García-Amaya said the collaboration has been extremely helpful. He said it was interesting how the socio-cultural members were quick to pick up on certain cues — hesitations, pauses and interruptions — when the speakers discussed issues of race and indigeneity, among others, as these topics might be sensitive to some.
García-Amaya explained linguists themselves may not track these occurrences on their own, as they would normally conduct a more quantitative study measuring frequency.
“In a personal experience, it is something that is wonderful — I have been able to learn from them…” he said. “It has been a surprising aspect of the collaboratory — how much this informs the type of analysis that we conduct in our lab.”
The community of interest consists of approximately 40 bilingual individuals — 20 of whom were interviewed for the project — who are descendents of immigrants who arrived in Argentina around 1902. These immigrants maintained Calvinist beliefs, coming from the Dutch Reformed Church. The interviewed group speaks both Afrikaans and Spanish — Afrikaans was the exclusive language until the 1950s — though their children likely only speak Spanish, as it became dominant later on. There were 15 interviewees for the project who spoke only Spanish.
Originally, Henriksen explained, the group wanted to focus on religious ideology and differences.
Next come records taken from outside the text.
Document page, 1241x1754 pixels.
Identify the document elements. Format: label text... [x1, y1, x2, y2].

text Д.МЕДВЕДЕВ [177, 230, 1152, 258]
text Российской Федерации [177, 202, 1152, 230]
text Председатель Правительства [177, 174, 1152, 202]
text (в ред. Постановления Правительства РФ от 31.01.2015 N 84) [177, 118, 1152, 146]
Many speakers had a predominantly Calvinist upbringing but later were influenced by Argentine Catholicism.
However, Henriksen said as the team has been looking over data thus far, they have noticed issues related to race, ethnicity and indigeneity becoming more prominent.
“The interplay between European cultures, Afrikaan cultures and South American indigenous cultures is something that we as linguists were not prepared to talk about,” he said. “As we’ve been analyzing the data over the past six weeks, we’ve realized our cultural studies collaborators have given us a framework from which to understand how race and ethnicity is viewed in this community.”
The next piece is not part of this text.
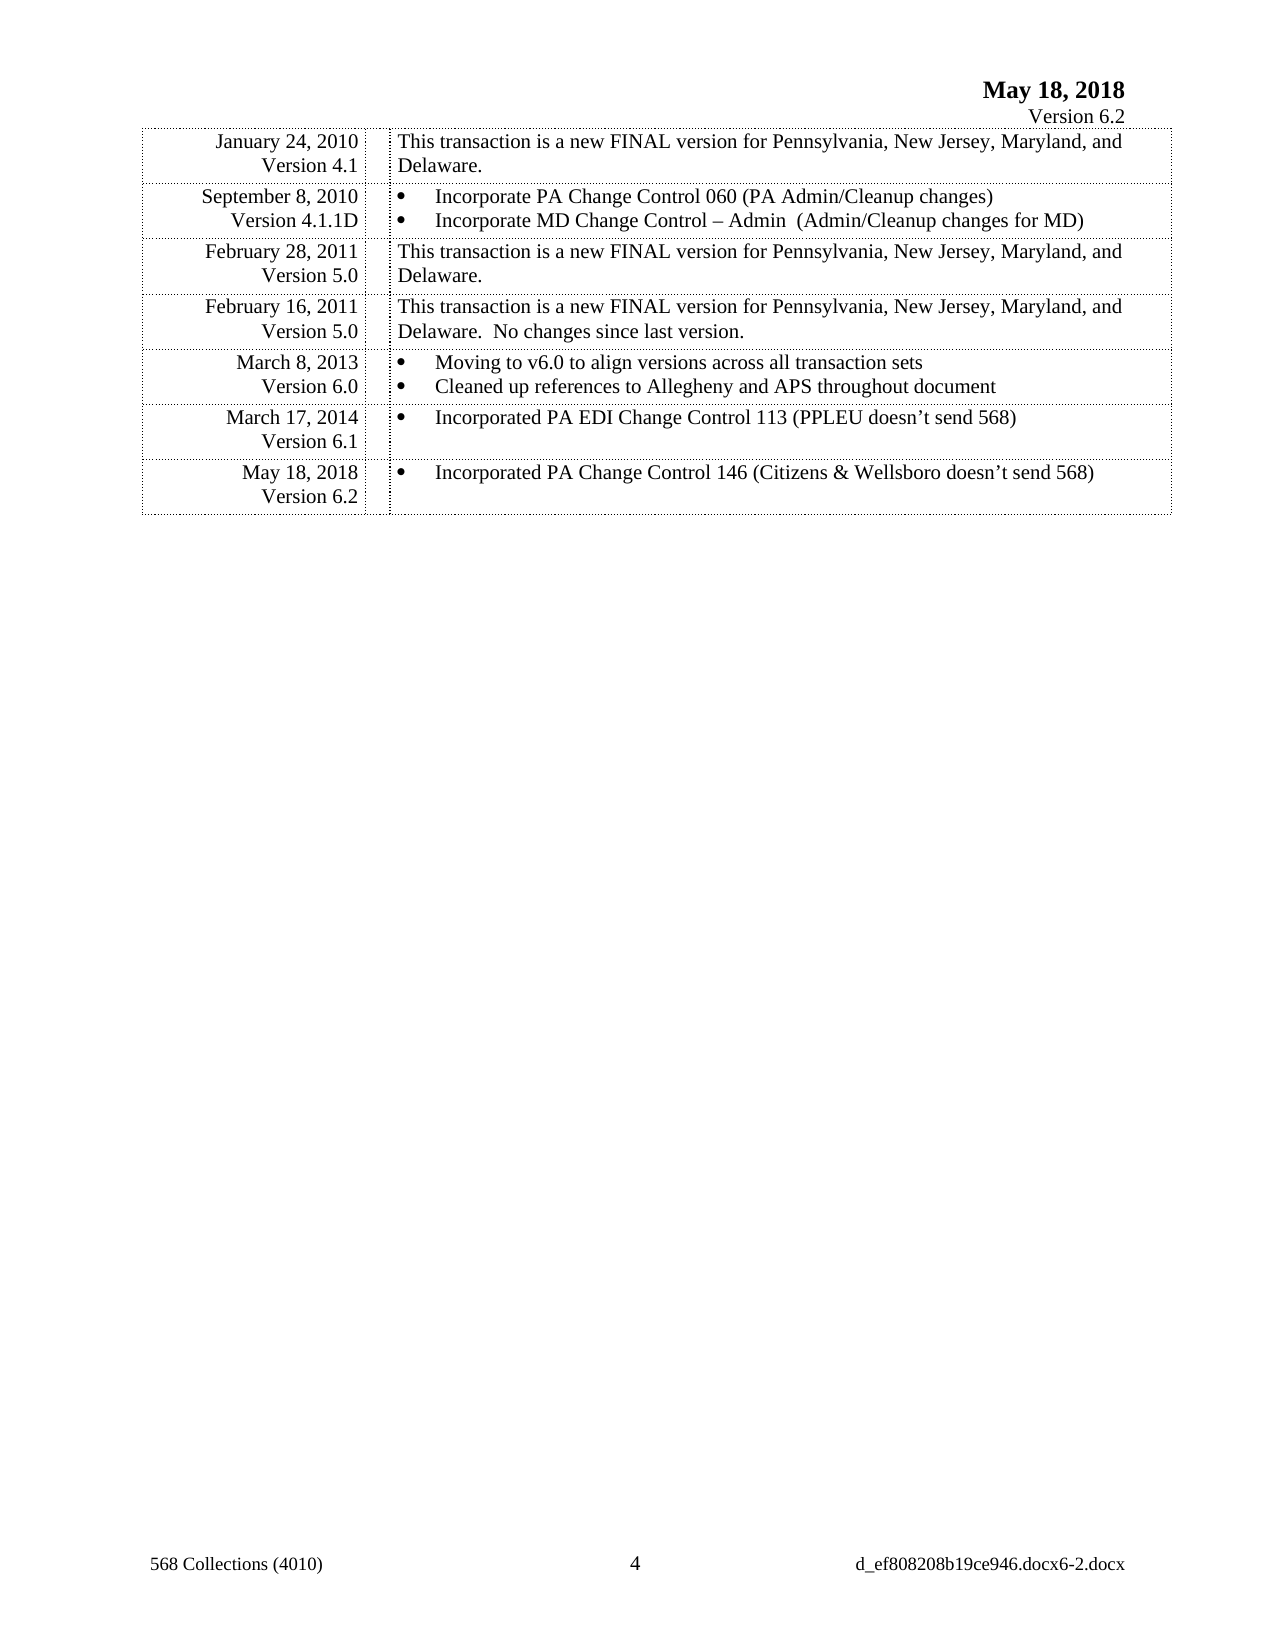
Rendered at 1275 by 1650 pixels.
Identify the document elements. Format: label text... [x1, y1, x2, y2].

The project itself consists of 17 researchers — six faculty members, two graduate students and nine undergraduates or recent graduates.
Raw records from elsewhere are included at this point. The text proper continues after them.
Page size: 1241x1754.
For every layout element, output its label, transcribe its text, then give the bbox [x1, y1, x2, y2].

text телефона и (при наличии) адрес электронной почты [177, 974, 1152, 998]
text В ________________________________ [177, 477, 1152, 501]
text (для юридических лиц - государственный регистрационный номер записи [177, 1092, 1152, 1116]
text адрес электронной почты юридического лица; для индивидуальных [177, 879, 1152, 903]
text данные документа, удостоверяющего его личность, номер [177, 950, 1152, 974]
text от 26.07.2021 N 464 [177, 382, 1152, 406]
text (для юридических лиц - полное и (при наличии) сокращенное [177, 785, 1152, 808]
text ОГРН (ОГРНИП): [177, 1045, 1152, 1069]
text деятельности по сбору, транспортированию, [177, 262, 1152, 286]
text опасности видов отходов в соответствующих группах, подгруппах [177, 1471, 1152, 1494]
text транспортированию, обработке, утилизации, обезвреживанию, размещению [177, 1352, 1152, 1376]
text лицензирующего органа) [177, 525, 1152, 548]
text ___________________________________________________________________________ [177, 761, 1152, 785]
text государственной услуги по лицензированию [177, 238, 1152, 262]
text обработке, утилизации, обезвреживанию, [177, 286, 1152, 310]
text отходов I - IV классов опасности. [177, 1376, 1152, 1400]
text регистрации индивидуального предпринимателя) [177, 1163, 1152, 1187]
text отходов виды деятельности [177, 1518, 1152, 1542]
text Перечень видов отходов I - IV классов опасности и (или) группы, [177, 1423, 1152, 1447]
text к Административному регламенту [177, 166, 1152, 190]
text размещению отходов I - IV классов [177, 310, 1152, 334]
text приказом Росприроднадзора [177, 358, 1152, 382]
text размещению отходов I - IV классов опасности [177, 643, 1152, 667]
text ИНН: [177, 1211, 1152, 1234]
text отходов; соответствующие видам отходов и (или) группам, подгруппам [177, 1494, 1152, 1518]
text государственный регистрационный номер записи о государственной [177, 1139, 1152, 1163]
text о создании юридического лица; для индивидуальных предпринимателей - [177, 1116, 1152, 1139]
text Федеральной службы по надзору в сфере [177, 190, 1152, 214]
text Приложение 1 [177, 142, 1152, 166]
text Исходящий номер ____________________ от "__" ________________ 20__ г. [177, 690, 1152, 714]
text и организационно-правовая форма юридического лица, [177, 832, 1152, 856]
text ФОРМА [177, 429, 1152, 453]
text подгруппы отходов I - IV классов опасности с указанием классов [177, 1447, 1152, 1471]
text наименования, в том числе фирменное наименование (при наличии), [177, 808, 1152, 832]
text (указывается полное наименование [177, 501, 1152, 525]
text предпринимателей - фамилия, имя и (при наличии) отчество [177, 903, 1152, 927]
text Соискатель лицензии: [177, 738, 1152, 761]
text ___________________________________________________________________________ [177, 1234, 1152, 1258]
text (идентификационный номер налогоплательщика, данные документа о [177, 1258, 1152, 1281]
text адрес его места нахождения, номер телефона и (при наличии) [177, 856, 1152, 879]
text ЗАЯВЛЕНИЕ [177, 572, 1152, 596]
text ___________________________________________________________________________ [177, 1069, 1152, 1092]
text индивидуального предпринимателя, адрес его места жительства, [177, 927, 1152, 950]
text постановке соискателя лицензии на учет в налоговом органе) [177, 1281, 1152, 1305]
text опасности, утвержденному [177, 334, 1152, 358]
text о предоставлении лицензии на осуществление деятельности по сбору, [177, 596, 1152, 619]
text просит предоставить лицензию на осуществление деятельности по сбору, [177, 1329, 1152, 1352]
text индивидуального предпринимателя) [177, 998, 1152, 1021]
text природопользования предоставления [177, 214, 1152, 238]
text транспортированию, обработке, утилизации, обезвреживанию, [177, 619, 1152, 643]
Henriksen said peer mentoring has contribtued greatly to the project, as it consists of students from different skill levels.
“We have a nice protocol where we have mentoring that goes on,” he said. “The graduate students mentor advanced undergraduate students. We have undergradates who are seniors, for example, and then they also mentor more novice undergraduates…The idea is that the faculty are not just sharing ideas amongst themselves, they’re also sharing research protocols and valuable research skills with the whole array of students.”
LSA alum Libby Garno is among the student researchers. She works on phonetic analysis for glides in Afrikaans data and oversees fluency analysis for the Spanish data.
In a message to the Daily, Garno echoed Henriksen’s statement about the importance of peer mentoring on the project, explaining she learned a lot from more advanced researchers.
“I’ve learned a lot about the statistical process that accompanies the actual data analysis,” she wrote. “It is beneficial to us students/former students to have those experienced in research guiding us through the process and teaching as they go, instead of passing the work off to someone else. I also think our team is really well organized and communicates effectively, so I think I will definitely adopt some of those management techniques that I have witnessed them using.”
Furthermore, referencing the topics of race that arose in the data, Garno also noted how interdisciplinary collaboration contributed to the findings.
“We had an instance where the sociocultural analysis of the project was tagging comments of race, and we noticed that their speech was significantly more disfluent around these topics,” she wrote. “I don’t know if we would have noticed that without the collaboration with the other area of the study, and now our research has taken a really interesting turn because of it.”